Jornal de Negócios
Quinta-feira, 29 de Abril de 2004
Golpe constitucional
Por Sérgio Figueiredo
A meio da noite, quando o país andava a matar saudades da Grândola Vila Morena e a celebrar o cumprimento dos três D’s, um golpe constitucional estava a ser desferido por três dos cinco maiores partidos da Democracia portuguesa.
Não sei se esta revisão constitucional consagra a mais importante alteração da Constituição desde a sua aprovação em 1976, como pensa Vital Moreira.

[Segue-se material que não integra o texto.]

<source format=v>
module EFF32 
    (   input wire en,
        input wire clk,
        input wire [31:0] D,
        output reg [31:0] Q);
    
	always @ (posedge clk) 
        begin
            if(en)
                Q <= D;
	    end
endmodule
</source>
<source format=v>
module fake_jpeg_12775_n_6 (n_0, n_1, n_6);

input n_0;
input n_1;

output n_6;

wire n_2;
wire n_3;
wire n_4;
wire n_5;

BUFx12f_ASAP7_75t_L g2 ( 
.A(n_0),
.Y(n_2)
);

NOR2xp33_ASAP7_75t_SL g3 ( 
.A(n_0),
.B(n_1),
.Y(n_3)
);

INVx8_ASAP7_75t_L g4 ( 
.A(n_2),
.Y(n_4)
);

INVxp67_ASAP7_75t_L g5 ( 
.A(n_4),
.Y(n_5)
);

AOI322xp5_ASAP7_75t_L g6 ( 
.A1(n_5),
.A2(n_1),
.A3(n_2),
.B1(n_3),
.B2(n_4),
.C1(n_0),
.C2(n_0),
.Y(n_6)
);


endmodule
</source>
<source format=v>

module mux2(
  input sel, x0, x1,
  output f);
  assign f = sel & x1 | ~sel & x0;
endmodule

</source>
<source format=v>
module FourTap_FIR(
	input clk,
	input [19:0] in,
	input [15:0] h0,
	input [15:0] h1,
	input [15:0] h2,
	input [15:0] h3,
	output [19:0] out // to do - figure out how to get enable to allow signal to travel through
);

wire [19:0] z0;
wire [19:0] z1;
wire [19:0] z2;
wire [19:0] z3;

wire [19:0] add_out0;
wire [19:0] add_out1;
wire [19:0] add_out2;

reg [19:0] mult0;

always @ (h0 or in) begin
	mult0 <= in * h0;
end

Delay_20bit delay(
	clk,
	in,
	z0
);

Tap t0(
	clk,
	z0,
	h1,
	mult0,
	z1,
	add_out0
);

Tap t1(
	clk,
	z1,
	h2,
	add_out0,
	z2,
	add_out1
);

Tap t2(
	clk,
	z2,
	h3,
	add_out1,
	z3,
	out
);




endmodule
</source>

Só sei que a consagração da supremacia do direito comunitário sobre o direito interno é uma alteração demasiado importante para ser negociada na maior das clandestinidades e votada sob pressão pelos senhores deputados da República.
Também é um facto que o país não está muito preocupado com tal mudança. A Constituição da República é uma abstração, que nada diz a ninguém.

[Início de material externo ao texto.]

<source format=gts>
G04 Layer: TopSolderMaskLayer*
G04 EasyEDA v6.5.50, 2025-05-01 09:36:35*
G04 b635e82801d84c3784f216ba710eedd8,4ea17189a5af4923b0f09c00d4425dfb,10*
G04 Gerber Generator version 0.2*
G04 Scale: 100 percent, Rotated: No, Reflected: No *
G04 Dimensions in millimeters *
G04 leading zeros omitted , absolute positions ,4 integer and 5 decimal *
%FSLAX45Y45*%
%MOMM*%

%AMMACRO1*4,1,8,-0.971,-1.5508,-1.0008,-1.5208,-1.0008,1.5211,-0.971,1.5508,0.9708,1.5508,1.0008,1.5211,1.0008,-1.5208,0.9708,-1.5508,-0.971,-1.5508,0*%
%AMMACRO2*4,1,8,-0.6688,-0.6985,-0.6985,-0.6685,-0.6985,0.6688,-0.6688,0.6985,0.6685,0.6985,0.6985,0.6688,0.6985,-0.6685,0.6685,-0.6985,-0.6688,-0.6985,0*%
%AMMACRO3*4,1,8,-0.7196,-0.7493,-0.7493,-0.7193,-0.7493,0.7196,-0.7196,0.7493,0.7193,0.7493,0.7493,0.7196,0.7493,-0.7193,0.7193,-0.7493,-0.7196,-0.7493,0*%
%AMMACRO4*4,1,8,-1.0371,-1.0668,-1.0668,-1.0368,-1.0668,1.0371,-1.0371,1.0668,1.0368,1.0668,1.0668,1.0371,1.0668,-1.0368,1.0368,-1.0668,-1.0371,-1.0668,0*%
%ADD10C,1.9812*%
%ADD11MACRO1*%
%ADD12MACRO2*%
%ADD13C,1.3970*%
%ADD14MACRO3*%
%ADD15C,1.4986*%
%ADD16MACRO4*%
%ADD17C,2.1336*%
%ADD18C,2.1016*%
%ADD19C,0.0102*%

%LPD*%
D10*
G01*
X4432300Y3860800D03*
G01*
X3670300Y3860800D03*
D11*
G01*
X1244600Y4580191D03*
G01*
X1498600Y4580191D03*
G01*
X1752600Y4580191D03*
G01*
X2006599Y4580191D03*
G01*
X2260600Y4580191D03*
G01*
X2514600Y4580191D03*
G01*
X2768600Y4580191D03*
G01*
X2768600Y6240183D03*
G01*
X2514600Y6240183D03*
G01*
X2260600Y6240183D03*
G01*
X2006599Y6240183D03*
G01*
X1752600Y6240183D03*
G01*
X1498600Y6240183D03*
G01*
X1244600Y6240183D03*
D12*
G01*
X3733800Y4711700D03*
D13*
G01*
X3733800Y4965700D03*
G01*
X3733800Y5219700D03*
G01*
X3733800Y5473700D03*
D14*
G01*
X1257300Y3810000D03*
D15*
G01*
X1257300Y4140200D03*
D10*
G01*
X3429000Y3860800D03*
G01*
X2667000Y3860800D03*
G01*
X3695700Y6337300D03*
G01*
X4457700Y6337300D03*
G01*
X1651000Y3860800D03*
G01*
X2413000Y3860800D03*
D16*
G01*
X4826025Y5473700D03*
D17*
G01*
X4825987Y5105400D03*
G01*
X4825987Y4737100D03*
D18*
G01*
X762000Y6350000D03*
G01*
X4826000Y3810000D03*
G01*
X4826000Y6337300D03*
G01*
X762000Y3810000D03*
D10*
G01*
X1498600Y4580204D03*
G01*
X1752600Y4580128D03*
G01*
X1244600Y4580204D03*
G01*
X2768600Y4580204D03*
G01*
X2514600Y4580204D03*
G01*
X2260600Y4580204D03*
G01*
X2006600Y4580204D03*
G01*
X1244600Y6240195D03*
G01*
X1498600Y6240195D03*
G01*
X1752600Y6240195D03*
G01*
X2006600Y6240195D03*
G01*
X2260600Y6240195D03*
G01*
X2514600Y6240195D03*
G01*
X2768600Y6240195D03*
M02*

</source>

É naturalmente muito mais excitante acompanhar as aventuras do major de «Gondomargate» e os casos de polícia protagonizados por Albarran, o ex-jornalista dos anúncios da Colgate.
Mas, já que toda a gente defende consensualmente a Democracia, é preciso avisar que ela foi alvo de um violento ataque. A Europa deixou há muito de ser uma opção.

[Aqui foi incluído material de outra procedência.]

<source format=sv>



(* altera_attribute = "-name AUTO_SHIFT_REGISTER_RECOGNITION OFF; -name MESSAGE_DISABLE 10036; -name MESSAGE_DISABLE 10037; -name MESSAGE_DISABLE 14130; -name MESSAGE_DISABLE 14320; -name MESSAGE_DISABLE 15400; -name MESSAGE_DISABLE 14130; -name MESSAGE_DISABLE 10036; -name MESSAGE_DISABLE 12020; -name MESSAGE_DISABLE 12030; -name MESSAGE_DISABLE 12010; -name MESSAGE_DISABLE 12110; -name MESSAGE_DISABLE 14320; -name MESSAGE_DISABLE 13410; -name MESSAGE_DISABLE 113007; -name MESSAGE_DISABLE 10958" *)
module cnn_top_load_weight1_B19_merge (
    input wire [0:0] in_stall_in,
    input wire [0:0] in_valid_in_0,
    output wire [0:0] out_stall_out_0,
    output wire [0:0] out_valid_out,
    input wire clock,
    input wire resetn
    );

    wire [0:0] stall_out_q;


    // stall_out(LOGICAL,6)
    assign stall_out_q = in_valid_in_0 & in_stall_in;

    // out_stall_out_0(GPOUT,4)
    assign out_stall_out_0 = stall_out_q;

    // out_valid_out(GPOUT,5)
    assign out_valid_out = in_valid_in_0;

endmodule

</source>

A partir de agora é, definitivamente, encarada como uma fatalidade. Isso é de uma gravidade extrema. E, embora não pareça, é um assunto que nos envolve a todos.
A começar pelo Presidente da República, que no seu incisivo discurso do 25 de Abril perdeu uma bela oportunidade para denunciar que, também aqui, o rei vai nú. Ou, neste caso, não o rei mas a dona República.
Aliás, a relação geral do doutor Jorge Sampaio com a Constituição da República é bastante ambígua, para não dizer paradoxal.
Sampaio, é justo reconhecer, tem colocado na agenda do debate os temas que são realmente relevantes para o desenvolvimento nacional.
Granjeou prestígio e credibilidade por causa disso. Conquistou o respeito geral, por tomar a iniciativa.
Promove coisas como a inovação, lançou a ideia da Cotec, porque percebeu há muito que o país tem de ganhar mobilidade, tornar-se mais ágil.
Mas, depois, não admite sequer que o texto fundamental está repleto de arcaísmos revolucionários que, eles próprios, impedem que o país entre nesse trilho do progresso.
É hoje muito fácil dizer que a reforma laboral pariu um rato. Mas já ninguém se lembra a quantidade de vezes que o Código de Trabalho «bateu na trave», porque toda a revisão foi feita nos limites estritos da Constituição.
O Presidente tinha, também nesta revisão agora concluída, a obrigação de repreender o processo e os métodos seguidos pela esmagadora maioria da Assembleia da República.
Porque é isso mesmo que está em causa, não tanto a substância das alterações em si mesmas.
Esta revisão deveria, repito, ter servido para suprimir grande parte das restrições na componente económica da Constituição.
Mas, naquilo que foi mexido, foi um erro crasso não promover um debate mínimo - já para não falar do referendo que a deveria ter precedido. Vamos pagar caro por isso.